In the material below, some lines carry "CABG". Copy each such line.

============================================================

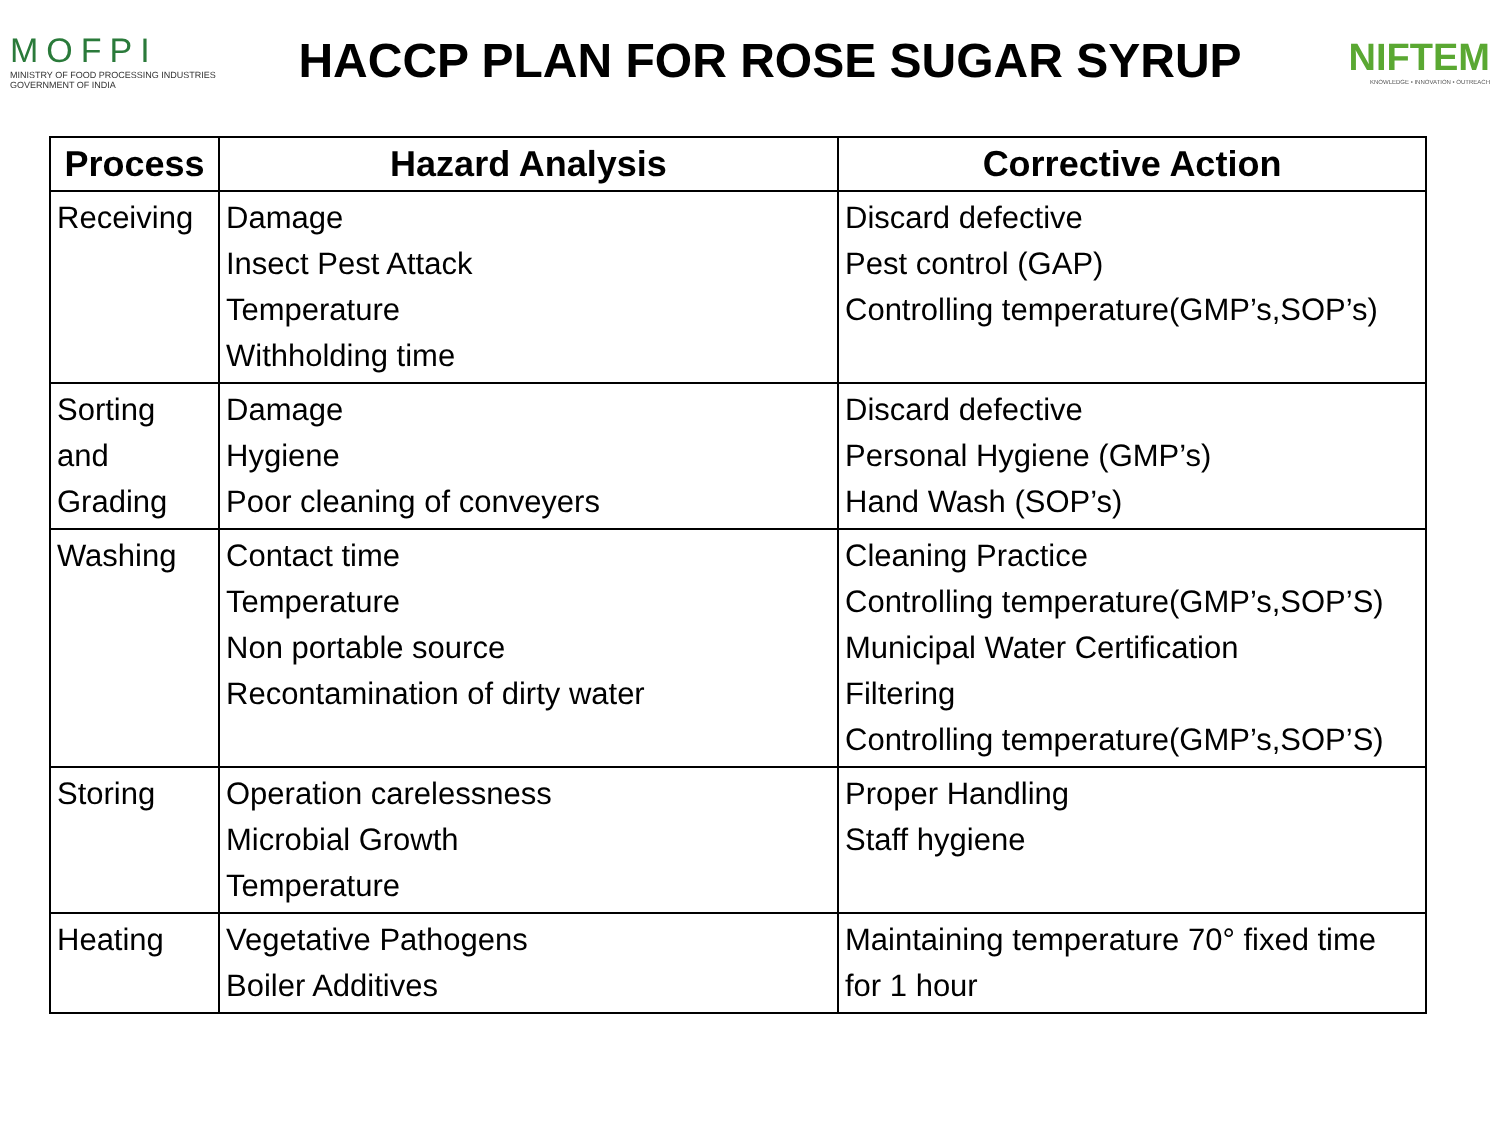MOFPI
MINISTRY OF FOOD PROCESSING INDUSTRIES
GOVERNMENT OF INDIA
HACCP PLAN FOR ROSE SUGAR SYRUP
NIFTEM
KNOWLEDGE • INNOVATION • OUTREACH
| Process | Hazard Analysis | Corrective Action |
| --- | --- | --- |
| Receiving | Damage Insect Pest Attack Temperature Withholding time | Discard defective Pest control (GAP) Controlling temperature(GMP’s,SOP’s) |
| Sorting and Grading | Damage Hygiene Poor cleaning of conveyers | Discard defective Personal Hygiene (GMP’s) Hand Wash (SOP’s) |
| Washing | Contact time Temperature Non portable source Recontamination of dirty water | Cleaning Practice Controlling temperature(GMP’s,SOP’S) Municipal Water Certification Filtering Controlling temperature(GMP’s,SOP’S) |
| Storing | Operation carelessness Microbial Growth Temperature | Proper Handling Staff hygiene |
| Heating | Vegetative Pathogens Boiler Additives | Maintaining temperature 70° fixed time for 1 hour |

============================================================

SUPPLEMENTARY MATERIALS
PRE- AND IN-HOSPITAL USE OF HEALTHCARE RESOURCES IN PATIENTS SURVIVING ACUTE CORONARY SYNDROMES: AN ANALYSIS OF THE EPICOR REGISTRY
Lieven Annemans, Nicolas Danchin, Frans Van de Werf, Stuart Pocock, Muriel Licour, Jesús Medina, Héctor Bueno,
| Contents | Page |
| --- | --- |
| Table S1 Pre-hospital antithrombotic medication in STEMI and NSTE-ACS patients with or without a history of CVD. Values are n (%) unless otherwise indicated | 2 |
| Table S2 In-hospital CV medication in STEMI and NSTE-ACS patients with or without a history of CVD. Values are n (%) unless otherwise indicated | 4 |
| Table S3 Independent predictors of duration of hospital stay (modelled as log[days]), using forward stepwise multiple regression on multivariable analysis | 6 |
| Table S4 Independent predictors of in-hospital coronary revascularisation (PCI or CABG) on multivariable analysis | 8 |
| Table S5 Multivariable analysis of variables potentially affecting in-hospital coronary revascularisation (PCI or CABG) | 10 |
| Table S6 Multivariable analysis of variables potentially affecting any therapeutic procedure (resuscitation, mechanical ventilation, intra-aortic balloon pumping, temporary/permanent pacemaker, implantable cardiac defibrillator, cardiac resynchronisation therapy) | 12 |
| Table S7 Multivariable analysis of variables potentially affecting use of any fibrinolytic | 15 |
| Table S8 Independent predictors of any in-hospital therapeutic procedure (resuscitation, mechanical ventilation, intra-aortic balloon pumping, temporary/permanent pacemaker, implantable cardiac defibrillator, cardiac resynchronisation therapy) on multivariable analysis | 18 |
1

============================================================

**Reply**
| Table S4 Independent predictors of in-hospital coronary revascularisation (PCI or CABG) on multivariable analysis | 8 |
| Table S5 Multivariable analysis of variables potentially affecting in-hospital coronary revascularisation (PCI or CABG) | 10 |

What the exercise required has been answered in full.